Directions for this task:
Extract every line of text from the listing below and reproduce each one verbatim, omitting the pictures.

Data provided:
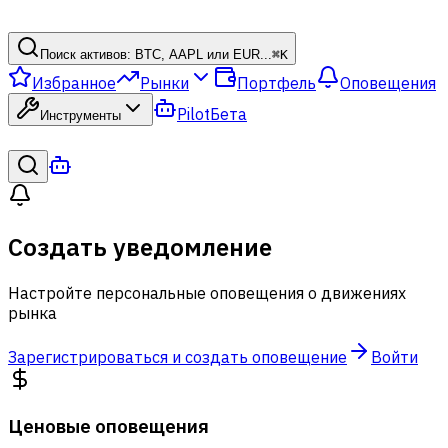
Поиск активов: BTC, AAPL или EUR...
⌘
K
Избранное
Рынки
Портфель
Оповещения
Pilot
Бета
Инструменты
Создать уведомление
Настройте персональные оповещения о движениях
рынка
Зарегистрироваться и создать оповещение
Войти
Ценовые оповещения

Solution for this task:
Поиск активов: BTC, AAPL или EUR...
⌘
K
Избранное
Рынки
Портфель
Оповещения
Pilot
Бета
Инструменты
Создать уведомление
Настройте персональные оповещения о движениях
рынка
Зарегистрироваться и создать оповещение
Войти
Ценовые оповещения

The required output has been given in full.